Excerpt provided.
# sig 239



## 9mmsig (Apr 6, 2010)

just got a 239,what do you think of thse..made in 1996 looks like new..ran box ammo no problems..got close to5 in it


----------



## Trooper Joe (Aug 4, 2009)

9mmsig said:


> just got a 239,what do you think of thse..made in 1996 looks like new..ran box ammo no problems..got close to5 in it


"9mmsig"

I also bought an almost new 9mm 239 last summer after a disastrous two months trying out another brand (won't mention the name since a lot of my buddies like this particular brand). The 239 fed flawlessly and was very accurate (like all my Sigs).

Several months ago, I bought another 239, this one a slightly used, two-tone, 40 cal with Hogue grips from a local LEO. I promptly called Sig and ordered the .357 Sig barrel and two .357 Mags (they are different for the single stack 239 models and are the same for the double stack Sigs).

Love the .357 Sig round in this gun.

One of my LEO retired friends, bought his first carry gun in 20 years (a nice compact Glock 40 cal). He really likes the Glock but when he handled my 239/.357 Sig, he said with a grin on his face, "Now that's a gun !!!".

I have several Glocks (19 and 36) and they are great guns. But I really like both my P239s because of what they are (classic, all metal, accurate, and a little heavier than my Glocks but that's what makes them elicit, "Now that's a gun") . 

Good luck with your 239 9mm--Great price also.

I know you will like it.

Trooper Joe


----------



## twodogs (Oct 15, 2007)

I just bought a 239 DAK in 40 cal. I am itching for it to arrive. I had a P6, and traded it away like an idiot. I have wanted a 239 for a LONG time. The timing was right & the price was decent. 

I am not really familiar with the 357 version. How substantial of a difference between the 40 & 357 as far as recoil, etc?


----------



## Trooper Joe (Aug 4, 2009)

Problems to work on.
1. Translate this sentence from the Sig 239 forum thread into Spanish: "I have wanted a 239 for a LONG time."
2. Pick up the Sig 239 forum thread at the point where it stops, and write the next post.

Entries supplied.
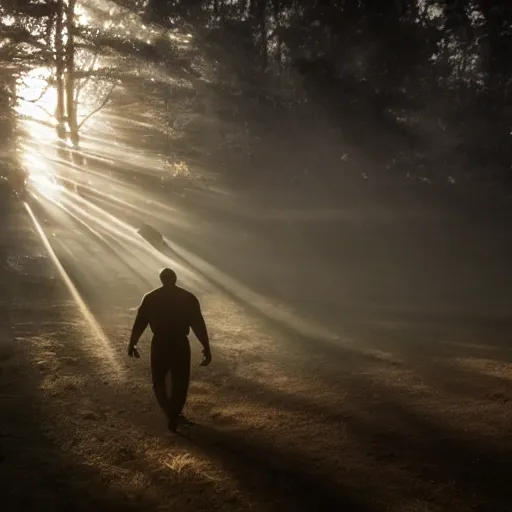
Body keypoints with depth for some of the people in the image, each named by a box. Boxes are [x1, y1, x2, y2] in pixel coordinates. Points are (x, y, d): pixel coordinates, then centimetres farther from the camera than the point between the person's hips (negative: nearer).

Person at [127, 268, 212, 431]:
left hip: (159, 344, 0)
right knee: (180, 384, 15)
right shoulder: (189, 298, -4)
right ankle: (174, 416, 16)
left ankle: (172, 416, 11)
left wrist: (132, 344, 12)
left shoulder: (150, 298, -2)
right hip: (180, 345, 0)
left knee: (159, 382, 18)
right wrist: (206, 348, -4)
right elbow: (199, 325, -8)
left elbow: (139, 323, 0)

Answer set.
1. Hace MUCHO tiempo que quería una 239.

2.
*My 357 Sig experience*



twodogs said:


> I just bought a 239 DAK in 40 cal. I am itching for it to arrive. I had a P6, and traded it away like an idiot. I have wanted a 239 for a LONG time. The timing was right & the price was decent.
> 
> I am not really familiar with the 357 version. How substantial of a difference between the 40 & 357 as far as recoil, etc?


The recoil, at least with my 239 with Hogue grips, is more mild than the 40 cal. The gun will shoot about 2" lower with the .357 barrel. Talked to "Ray" at Sig and he agreed that most conversions will do so. They recommend changing the front sight one number (either an 8 to a 6 or just the opposite/I don't have the gun in front of me now.)

I was introduced to the .357 Sig round last summer when I bought a surplus Mich. State Police 226 in 40 cal. The Trooper I got it from had purchased the .357 barrel and also gave me about 8 boxes of factory, Speer, HP Defense ammo. Loved that .357 round from the first day I shot it.

Make sure and wear ear protection since it seems noticeably louder than other rounds. Shoots very flat and is a lot of fun to use.

I debated about changing that front sight, but I can always hold a little low if I go back to a 40 cal in this gun (I don't know why I would do that however).

Have fun with you new 239. They are really great.

PS since my last post, I shot my 9mm 239 at a local range. Got about a 1 inch group at 21 feet and was popping cans almost every shot out to about 25 yards.

Trooper Joe


----------



## twodogs (Oct 15, 2007)

Thanks Trooper! I am chomping at the bit waiting for it. With any luck, I will be shooting on Saturday.


----------



## Mdnitedrftr (Aug 10, 2006)

I have one in .357 Sig

I love the gun, but I must admit, I am a TERRIBLE shot with it....I dont understand it. So until I practice with it more, its a safe queen.


----------



## leelewis007 (May 8, 2009)

*239/40 vs 229/40*

Can anyone compare perceived recoil between a 239/40 and a 229/40?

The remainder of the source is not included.